Decía María Elena Walsh (1930-2011):

[...] lector se nace, lector se hace, lector se muere. Como el hábito no tiene finalidad práctica, tampoco admite renuncia por abandono ni por desaliento ante las proezas del inexistente competidor. El lector se arrodilla como el arqueólogo, trepa escaleras como el restaurador, fortalece músculos con el diccionario de María Moliner o el Seco, huronea de tomo en tomo. Lee de pie y escarba en las librerías, sufriendo la melancólica anemia de su bolsillo, el despiste de los libreros y la necesidad del ángel que lo oriente para desmalezar la selva de libros chatarra.

Lo creíamos sedentario y en realidad es un atleta, comparado con los estáticos prójimos solidificados en ángulo recto frente a las pantallas. El lector es feliz de ser contemporáneo de una abundancia de libros única en la historia: las cifras y la exhibición a menudo grosera abruman, pero del exceso nace la posibilidad de elección y de la variedad de elección ese gusto formado a fuerza de errores e insistencia.[4]

Por mi parte, me atrevo a agregar que los libros ya leídos en el pasado, lejano o reciente, tienen un poder evocativo sobre lo vivido. Mi esposa siempre me recuerda que, mientras esperábamos el parto dilatado de uno de nuestros hijos, yo leía una novela de ficción acerca de la prehistoria.[5] De este modo, cada vez que desempolvamos ese volumen en la biblioteca rememoramos, los dos, los momentos venturosos de aquel nacimiento.

Para establecer una línea divisoria entre bibliofilia y bibliomanía, Eco da un ejemplo. El libro más raro del mundo, en el sentido de que probablemente no existen más copias en circulación en el mercado, es también el primero, la Biblia de Gutenberg.[6] La última copia que apareció para la venta fue vendida en 1987 a compradores japoneses por algo así como seis millones de dólares. Si apareciese una nueva copia, no valdría seis millones sino cientos o miles de millones.

Por eso -dice Eco-, todo coleccionista tiene el sueño de descubrir una de las Biblias de Gutenberg. ¿Qué sucedería si el descubrimiento se produjese? Un bibliómano guardaría la copia secretamente para sí, y no la mostraría para no atraer a los ladrones de medio mundo; entonces, la hojearía solo, de noche, como Rico Mac Pato cuando se baña en sus dólares.

__Pruébelo__. Según el texto proporcionado, ¿en qué año se vendió la última copia de la Biblia de Gutenberg que apareció para la venta, y a quiénes?

__Conjunto de registros__.
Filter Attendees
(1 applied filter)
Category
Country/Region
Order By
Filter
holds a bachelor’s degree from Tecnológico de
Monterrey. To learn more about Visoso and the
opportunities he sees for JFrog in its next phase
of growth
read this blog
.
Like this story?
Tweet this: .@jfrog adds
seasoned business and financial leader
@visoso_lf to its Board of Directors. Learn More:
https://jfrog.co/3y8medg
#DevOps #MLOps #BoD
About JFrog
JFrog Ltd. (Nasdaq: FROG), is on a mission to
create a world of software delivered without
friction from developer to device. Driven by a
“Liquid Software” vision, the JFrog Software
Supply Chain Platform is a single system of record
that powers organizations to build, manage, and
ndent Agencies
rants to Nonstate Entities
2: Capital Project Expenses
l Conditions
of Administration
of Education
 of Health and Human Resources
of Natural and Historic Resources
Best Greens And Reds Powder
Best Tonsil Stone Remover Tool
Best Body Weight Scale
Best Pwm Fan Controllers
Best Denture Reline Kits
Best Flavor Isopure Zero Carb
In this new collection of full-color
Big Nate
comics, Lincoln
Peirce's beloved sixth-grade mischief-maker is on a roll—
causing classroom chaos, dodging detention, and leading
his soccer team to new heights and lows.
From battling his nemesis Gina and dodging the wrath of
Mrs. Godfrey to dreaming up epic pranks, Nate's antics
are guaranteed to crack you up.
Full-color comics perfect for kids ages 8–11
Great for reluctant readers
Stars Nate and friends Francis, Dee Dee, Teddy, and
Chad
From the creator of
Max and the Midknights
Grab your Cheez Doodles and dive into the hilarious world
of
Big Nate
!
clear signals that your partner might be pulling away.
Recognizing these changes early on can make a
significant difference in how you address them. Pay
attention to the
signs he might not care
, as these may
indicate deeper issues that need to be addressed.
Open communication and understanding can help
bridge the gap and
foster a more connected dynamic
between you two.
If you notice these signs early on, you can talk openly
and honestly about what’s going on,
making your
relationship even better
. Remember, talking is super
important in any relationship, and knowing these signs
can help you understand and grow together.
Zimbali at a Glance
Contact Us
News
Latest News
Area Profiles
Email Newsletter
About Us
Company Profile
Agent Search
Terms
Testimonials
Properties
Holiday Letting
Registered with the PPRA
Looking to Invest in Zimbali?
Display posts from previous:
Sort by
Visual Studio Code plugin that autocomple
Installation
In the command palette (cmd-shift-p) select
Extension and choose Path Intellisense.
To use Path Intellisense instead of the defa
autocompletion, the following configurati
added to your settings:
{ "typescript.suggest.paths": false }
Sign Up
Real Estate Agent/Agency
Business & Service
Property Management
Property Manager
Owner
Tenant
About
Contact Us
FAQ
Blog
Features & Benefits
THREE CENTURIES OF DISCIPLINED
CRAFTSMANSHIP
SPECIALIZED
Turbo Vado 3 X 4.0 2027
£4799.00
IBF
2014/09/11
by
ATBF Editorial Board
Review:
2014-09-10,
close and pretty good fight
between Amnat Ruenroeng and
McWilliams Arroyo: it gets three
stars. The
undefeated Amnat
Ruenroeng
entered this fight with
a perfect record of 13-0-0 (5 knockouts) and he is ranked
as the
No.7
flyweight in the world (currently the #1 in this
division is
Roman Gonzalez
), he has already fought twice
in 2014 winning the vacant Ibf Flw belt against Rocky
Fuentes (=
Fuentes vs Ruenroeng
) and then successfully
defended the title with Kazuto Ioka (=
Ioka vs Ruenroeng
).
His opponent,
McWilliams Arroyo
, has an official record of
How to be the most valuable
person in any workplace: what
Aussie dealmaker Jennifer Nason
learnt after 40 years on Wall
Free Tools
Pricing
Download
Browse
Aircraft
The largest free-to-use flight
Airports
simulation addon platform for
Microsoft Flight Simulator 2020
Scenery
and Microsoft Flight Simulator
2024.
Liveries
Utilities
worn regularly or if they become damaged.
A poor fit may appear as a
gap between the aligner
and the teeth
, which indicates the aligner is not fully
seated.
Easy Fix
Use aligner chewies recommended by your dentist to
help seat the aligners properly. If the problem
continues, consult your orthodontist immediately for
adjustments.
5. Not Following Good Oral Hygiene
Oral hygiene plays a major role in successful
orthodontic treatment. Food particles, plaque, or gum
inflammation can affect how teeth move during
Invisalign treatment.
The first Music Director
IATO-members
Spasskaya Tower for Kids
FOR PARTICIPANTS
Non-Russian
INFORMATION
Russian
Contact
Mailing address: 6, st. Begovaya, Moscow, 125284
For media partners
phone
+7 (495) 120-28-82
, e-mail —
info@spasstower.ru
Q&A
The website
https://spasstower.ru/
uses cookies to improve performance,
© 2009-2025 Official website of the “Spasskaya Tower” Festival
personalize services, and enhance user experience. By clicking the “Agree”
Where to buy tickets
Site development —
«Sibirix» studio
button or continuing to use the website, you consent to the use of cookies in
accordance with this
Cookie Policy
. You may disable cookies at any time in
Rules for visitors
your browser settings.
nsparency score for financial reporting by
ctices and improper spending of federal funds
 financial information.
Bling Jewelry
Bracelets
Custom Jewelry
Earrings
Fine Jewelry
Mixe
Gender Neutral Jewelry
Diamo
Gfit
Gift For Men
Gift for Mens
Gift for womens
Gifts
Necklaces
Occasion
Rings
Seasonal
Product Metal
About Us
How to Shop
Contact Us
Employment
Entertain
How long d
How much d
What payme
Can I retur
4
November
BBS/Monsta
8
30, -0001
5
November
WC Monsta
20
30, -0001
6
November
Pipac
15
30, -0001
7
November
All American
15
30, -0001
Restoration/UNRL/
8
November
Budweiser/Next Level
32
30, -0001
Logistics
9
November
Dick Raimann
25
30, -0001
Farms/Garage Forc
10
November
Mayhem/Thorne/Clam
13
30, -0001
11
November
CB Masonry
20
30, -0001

__Respuesta al problema__. En 1987, a compradores japoneses.